TASK
Images excluded, repeat each entry below exactly.

SOURCE RECORDS
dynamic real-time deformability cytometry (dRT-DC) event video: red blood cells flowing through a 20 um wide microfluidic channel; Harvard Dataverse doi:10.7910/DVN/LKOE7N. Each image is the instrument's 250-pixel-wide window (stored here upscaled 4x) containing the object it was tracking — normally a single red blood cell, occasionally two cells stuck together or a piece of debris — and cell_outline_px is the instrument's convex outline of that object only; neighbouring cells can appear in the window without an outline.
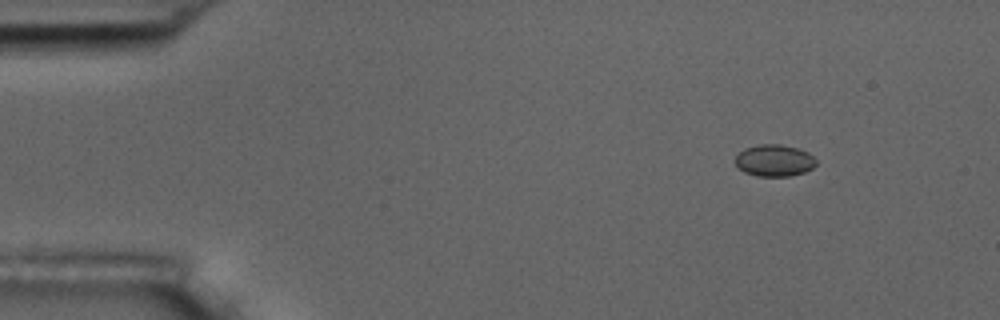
{"species": "common noctule bat (a hibernating species)", "species_latin": "Nyctalus noctula", "temperature_condition": "room temperature", "stored_images_in_passage": 4, "camera_frame_rate_fps": 3000, "um_per_image_px": 0.085, "animal": {"sex": "male", "body_mass_g": 17.5, "forearm_length_mm": 52.3}, "frame": {"image": 1, "passage_image": 2, "time_ms": 1.333, "image_size_px": [1000, 320], "cell_outline_px": [[816, 164], [812, 168], [804, 172], [788, 176], [756, 176], [744, 172], [736, 164], [736, 156], [744, 148], [760, 144], [780, 144], [796, 148], [808, 152], [816, 160]], "centroid_in_image_um": [65.82, 13.64], "position_along_channel_um": 19.2, "area_um2": 14.85}}
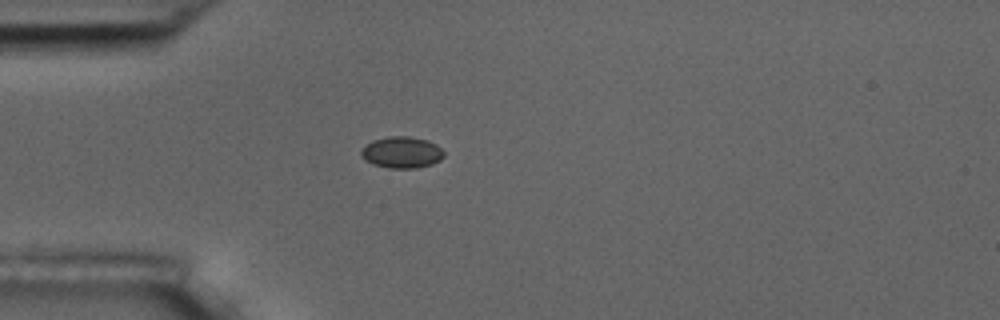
{"frame": {"image": 2, "passage_image": 4, "time_ms": 4.333, "image_size_px": [1000, 320], "cell_outline_px": [[444, 156], [440, 160], [432, 164], [416, 168], [388, 168], [372, 164], [364, 160], [360, 156], [360, 148], [372, 140], [388, 136], [408, 136], [428, 140], [436, 144], [444, 152]], "centroid_in_image_um": [34.11, 12.95], "position_along_channel_um": 50.9, "area_um2": 15.43}}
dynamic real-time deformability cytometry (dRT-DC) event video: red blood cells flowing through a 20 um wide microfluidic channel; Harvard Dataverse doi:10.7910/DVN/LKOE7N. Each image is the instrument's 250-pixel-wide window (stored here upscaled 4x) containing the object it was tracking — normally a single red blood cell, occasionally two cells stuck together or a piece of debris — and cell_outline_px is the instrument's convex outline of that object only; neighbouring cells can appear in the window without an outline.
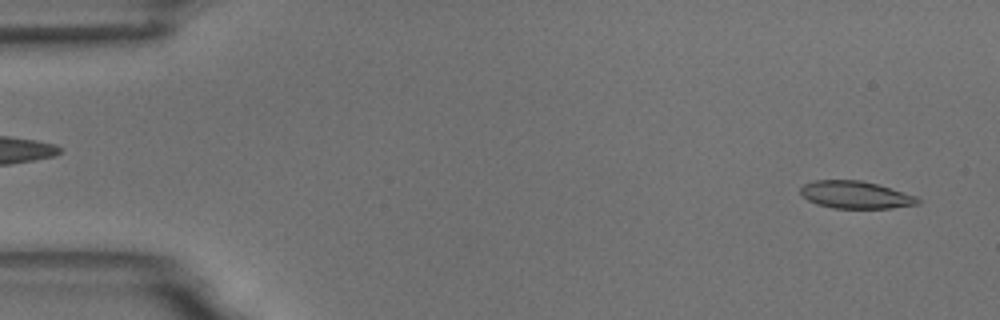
{"species": "common noctule bat (a hibernating species)", "species_latin": "Nyctalus noctula", "temperature_condition": "room temperature", "stored_images_in_passage": 54, "camera_frame_rate_fps": 3000, "um_per_image_px": 0.085, "animal": {"sex": "male", "body_mass_g": 18.8}, "frame": {"image": 1, "passage_image": 2, "time_ms": 0.333, "image_size_px": [1000, 320], "cell_outline_px": [[920, 204], [892, 208], [832, 208], [816, 204], [808, 200], [800, 192], [800, 188], [804, 184], [816, 180], [860, 180], [876, 184], [916, 196], [920, 200]], "centroid_in_image_um": [72.71, 16.57], "position_along_channel_um": 12.3, "area_um2": 18.61}}
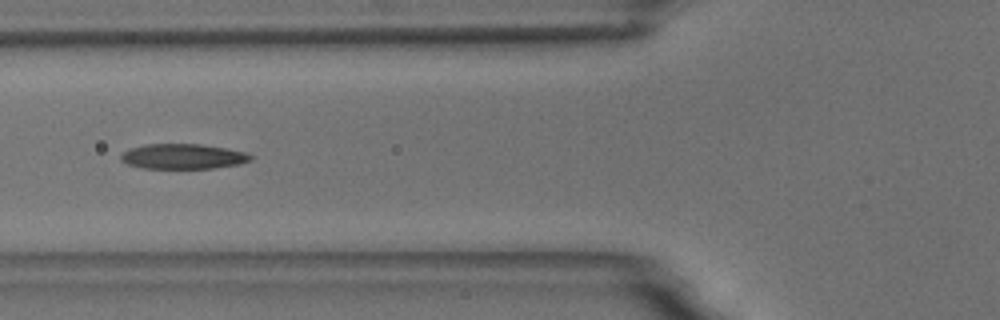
{"frame": {"image": 2, "passage_image": 20, "time_ms": 6.333, "image_size_px": [1000, 320], "cell_outline_px": [[252, 160], [240, 164], [216, 168], [144, 168], [128, 164], [120, 160], [120, 156], [124, 152], [132, 148], [144, 144], [200, 144], [224, 148], [244, 152], [252, 156]], "centroid_in_image_um": [15.56, 13.3], "position_along_channel_um": 110.2, "area_um2": 18.84}}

RESPONSE TO THE TASK
dynamic real-time deformability cytometry (dRT-DC) event video: red blood cells flowing through a 20 um wide microfluidic channel; Harvard Dataverse doi:10.7910/DVN/LKOE7N. Each image is the instrument's 250-pixel-wide window (stored here upscaled 4x) containing the object it was tracking — normally a single red blood cell, occasionally two cells stuck together or a piece of debris — and cell_outline_px is the instrument's convex outline of that object only; neighbouring cells can appear in the window without an outline.
{"species": "common noctule bat (a hibernating species)", "species_latin": "Nyctalus noctula", "temperature_condition": "room temperature", "stored_images_in_passage": 4, "camera_frame_rate_fps": 3000, "um_per_image_px": 0.085, "animal": {"sex": "male", "body_mass_g": 17.5, "forearm_length_mm": 52.3}, "frame": {"image": 1, "passage_image": 2, "time_ms": 1.333, "image_size_px": [1000, 320], "cell_outline_px": [[816, 164], [812, 168], [804, 172], [788, 176], [756, 176], [744, 172], [736, 164], [736, 156], [744, 148], [760, 144], [780, 144], [796, 148], [808, 152], [816, 160]], "centroid_in_image_um": [65.82, 13.64], "position_along_channel_um": 19.2, "area_um2": 14.85}}
{"frame": {"image": 2, "passage_image": 4, "time_ms": 4.333, "image_size_px": [1000, 320], "cell_outline_px": [[444, 156], [440, 160], [432, 164], [416, 168], [388, 168], [372, 164], [364, 160], [360, 156], [360, 148], [372, 140], [388, 136], [408, 136], [428, 140], [436, 144], [444, 152]], "centroid_in_image_um": [34.11, 12.95], "position_along_channel_um": 50.9, "area_um2": 15.43}}
dynamic real-time deformability cytometry (dRT-DC) event video: red blood cells flowing through a 20 um wide microfluidic channel; Harvard Dataverse doi:10.7910/DVN/LKOE7N. Each image is the instrument's 250-pixel-wide window (stored here upscaled 4x) containing the object it was tracking — normally a single red blood cell, occasionally two cells stuck together or a piece of debris — and cell_outline_px is the instrument's convex outline of that object only; neighbouring cells can appear in the window without an outline.
{"species": "common noctule bat (a hibernating species)", "species_latin": "Nyctalus noctula", "temperature_condition": "room temperature", "stored_images_in_passage": 54, "camera_frame_rate_fps": 3000, "um_per_image_px": 0.085, "animal": {"sex": "male", "body_mass_g": 18.8}, "frame": {"image": 1, "passage_image": 2, "time_ms": 0.333, "image_size_px": [1000, 320], "cell_outline_px": [[920, 204], [892, 208], [832, 208], [816, 204], [808, 200], [800, 192], [800, 188], [804, 184], [816, 180], [860, 180], [876, 184], [916, 196], [920, 200]], "centroid_in_image_um": [72.71, 16.57], "position_along_channel_um": 12.3, "area_um2": 18.61}}
{"frame": {"image": 2, "passage_image": 20, "time_ms": 6.333, "image_size_px": [1000, 320], "cell_outline_px": [[252, 160], [240, 164], [216, 168], [144, 168], [128, 164], [120, 160], [120, 156], [124, 152], [132, 148], [144, 144], [200, 144], [224, 148], [244, 152], [252, 156]], "centroid_in_image_um": [15.56, 13.3], "position_along_channel_um": 110.2, "area_um2": 18.84}}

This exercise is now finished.